• [PEDIDO DE TRABALHO A]
Responda às perguntas seguintes com base no excerto abaixo.
(i) No ponto 16, a quem foi entregue "o documento" para efetuar o pagamento?
(ii) Que tribunal é citado no ponto 17?
(iii) No ponto 18, durante quanto tempo se remeteu o Autor ao silêncio?

━━━ EXCERTO SELECIONADO

16. Porém, conforme resulta do facto constante no parágrafo 40 da matéria assente, o Trabalhador foi informado de que havia sido entregue “o documento” à Madre Superiora para efetuar o pagamento, e por documento entenda-se, pela contextualização dos emails trocados, a notificação remetida pela Segurança Social ao Trabalhador,

17. Destarte, bem andou o Tribunal de 1ª Instância ao afirmar que “… o autor encontrava-se em plenas condições para saber que o valor que recebera do I.S.S. deveria ter sido entregue à sua entidade patronal…”

18. Assim, recebido o dinheiro e remetendo-se ao silêncio, por mais de três anos, não diligenciando junto da Segurança Social para repor a verdade, o Autor quis manter na sua esfera jurídica os 8.123,10€ (que sabia não ter direito e que o mesmo pertencia à Entidade Empregadora), conformando-se com o resultado.

━━━━━━
━━━ INFORMAÇÃO FORNECIDA

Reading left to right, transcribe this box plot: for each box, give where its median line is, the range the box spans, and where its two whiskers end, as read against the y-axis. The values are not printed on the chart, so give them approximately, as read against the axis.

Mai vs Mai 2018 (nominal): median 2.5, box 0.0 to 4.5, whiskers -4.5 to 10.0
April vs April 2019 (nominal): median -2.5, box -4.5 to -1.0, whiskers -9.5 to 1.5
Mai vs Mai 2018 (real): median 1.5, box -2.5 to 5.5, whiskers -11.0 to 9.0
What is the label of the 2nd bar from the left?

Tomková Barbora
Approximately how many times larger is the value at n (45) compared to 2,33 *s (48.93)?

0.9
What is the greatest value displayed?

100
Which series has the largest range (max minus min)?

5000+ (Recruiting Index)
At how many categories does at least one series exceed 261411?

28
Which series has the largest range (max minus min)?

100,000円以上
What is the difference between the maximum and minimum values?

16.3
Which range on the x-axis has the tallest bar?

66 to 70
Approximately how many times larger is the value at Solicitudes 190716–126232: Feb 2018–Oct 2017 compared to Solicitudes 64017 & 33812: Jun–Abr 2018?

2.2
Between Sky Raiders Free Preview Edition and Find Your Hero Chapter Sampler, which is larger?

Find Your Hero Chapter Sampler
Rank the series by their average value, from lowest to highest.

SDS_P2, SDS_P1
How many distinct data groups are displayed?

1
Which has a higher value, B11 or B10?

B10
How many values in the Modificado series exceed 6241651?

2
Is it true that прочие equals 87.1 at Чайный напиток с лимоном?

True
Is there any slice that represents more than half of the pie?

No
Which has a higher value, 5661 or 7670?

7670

━━━━━━

• [PEDIDO DE TRABALHO B]
Transforme numa tabela Markdown, com as colunas Nº e Conteúdo, as linhas dos registos, começando no início dos registos e terminando na linha que contém "Approximately how many times larger is the value at Solicitudes", ambas incluídas. Omita as linhas em branco.

• [RESULTADO A]
(i) À Madre Superiora.
(ii) O Tribunal de 1ª Instância.
(iii) Por mais de três anos.

• [RESULTADO B]
| Nº | Conteúdo |
|---|---|
| 1 | Reading left to right, transcribe this box plot: for each box, give where its median line is, the range the box spans, and where its two whiskers end, as read against the y-axis. The values are not printed on the chart, so give them approximately, as read against the axis. |
| 2 | Mai vs Mai 2018 (nominal): median 2.5, box 0.0 to 4.5, whiskers -4.5 to 10.0 |
| 3 | April vs April 2019 (nominal): median -2.5, box -4.5 to -1.0, whiskers -9.5 to 1.5 |
| 4 | Mai vs Mai 2018 (real): median 1.5, box -2.5 to 5.5, whiskers -11.0 to 9.0 |
| 5 | What is the label of the 2nd bar from the left? |
| 6 | Tomková Barbora |
| 7 | Approximately how many times larger is the value at n (45) compared to 2,33 *s (48.93)? |
| 8 | 0.9 |
| 9 | What is the greatest value displayed? |
| 10 | 100 |
| 11 | Which series has the largest range (max minus min)? |
| 12 | 5000+ (Recruiting Index) |
| 13 | At how many categories does at least one series exceed 261411? |
| 14 | 28 |
| 15 | Which series has the largest range (max minus min)? |
| 16 | 100,000円以上 |
| 17 | What is the difference between the maximum and minimum values? |
| 18 | 16.3 |
| 19 | Which range on the x-axis has the tallest bar? |
| 20 | 66 to 70 |
| 21 | Approximately how many times larger is the value at Solicitudes 190716–126232: Feb 2018–Oct 2017 compared to Solicitudes 64017 & 33812: Jun–Abr 2018? |